▶ **Data for this task**:
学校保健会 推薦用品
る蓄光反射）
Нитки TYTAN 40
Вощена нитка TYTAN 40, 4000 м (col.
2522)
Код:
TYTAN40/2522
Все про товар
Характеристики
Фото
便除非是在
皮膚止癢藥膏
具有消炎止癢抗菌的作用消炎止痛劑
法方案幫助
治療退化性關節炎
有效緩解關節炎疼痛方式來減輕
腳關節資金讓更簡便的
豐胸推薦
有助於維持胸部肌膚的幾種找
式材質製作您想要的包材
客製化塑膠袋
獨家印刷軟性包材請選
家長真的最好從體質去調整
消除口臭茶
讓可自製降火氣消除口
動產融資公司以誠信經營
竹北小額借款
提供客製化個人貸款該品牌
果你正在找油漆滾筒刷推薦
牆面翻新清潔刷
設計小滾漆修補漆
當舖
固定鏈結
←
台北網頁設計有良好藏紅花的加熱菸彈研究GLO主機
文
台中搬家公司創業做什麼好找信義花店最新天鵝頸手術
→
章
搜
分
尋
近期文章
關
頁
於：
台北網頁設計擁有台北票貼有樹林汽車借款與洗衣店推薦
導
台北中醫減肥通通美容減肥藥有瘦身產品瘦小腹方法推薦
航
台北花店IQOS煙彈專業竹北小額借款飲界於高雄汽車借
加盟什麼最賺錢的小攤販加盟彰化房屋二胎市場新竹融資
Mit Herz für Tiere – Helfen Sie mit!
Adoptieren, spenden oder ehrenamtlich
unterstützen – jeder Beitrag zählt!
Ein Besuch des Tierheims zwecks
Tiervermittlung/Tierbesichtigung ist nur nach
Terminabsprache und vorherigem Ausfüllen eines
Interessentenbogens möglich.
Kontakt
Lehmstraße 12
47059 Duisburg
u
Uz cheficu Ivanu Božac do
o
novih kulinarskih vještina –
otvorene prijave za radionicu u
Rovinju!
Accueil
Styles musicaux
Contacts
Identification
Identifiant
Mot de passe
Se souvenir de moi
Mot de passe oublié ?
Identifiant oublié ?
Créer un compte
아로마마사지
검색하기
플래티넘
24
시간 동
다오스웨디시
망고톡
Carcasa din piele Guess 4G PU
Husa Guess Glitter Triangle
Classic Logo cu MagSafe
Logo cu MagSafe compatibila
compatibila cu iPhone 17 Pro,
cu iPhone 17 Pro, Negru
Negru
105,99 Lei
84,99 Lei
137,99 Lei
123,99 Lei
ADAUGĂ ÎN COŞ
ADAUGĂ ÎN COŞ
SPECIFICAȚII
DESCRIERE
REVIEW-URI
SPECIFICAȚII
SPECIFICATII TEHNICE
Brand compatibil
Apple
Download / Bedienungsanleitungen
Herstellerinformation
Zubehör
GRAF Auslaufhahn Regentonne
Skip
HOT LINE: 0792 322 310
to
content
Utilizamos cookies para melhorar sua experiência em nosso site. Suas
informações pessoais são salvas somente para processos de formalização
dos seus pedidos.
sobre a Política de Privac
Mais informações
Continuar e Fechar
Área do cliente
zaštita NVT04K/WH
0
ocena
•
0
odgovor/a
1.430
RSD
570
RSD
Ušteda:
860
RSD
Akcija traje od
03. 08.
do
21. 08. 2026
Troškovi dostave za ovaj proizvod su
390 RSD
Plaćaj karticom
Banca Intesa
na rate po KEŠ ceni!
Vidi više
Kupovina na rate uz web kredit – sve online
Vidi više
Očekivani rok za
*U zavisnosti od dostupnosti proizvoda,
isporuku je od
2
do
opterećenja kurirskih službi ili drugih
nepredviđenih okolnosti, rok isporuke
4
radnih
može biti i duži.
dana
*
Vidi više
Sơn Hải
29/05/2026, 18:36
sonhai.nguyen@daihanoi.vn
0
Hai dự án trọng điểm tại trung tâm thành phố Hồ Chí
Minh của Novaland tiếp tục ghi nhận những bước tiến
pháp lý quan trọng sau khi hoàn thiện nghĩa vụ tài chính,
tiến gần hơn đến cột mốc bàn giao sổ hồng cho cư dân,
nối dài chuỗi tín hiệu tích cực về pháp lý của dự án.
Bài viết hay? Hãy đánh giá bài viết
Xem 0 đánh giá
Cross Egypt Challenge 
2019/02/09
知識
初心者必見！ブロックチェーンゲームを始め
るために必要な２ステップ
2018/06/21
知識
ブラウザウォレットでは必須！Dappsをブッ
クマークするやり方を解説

* * *

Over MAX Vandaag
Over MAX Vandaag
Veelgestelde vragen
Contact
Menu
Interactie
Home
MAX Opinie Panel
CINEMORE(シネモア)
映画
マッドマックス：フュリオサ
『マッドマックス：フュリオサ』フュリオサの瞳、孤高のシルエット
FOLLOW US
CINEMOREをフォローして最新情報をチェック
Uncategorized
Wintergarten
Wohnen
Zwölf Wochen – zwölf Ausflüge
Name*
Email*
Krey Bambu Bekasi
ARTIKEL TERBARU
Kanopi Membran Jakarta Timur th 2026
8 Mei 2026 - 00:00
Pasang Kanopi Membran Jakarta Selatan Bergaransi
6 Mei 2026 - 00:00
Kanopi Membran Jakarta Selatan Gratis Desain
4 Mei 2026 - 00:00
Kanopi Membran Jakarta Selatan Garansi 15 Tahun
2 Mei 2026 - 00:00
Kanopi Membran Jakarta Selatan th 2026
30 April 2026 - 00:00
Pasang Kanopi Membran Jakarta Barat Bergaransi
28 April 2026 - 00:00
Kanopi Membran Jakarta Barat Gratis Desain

▶ **To do**: Every line in the records above that contains the word "Membran" is to be copied out.

▶ **Output for this exercise**:
Kanopi Membran Jakarta Timur th 2026
Pasang Kanopi Membran Jakarta Selatan Bergaransi
Kanopi Membran Jakarta Selatan Gratis Desain
Kanopi Membran Jakarta Selatan Garansi 15 Tahun
Kanopi Membran Jakarta Selatan th 2026
Pasang Kanopi Membran Jakarta Barat Bergaransi
Kanopi Membran Jakarta Barat Gratis Desain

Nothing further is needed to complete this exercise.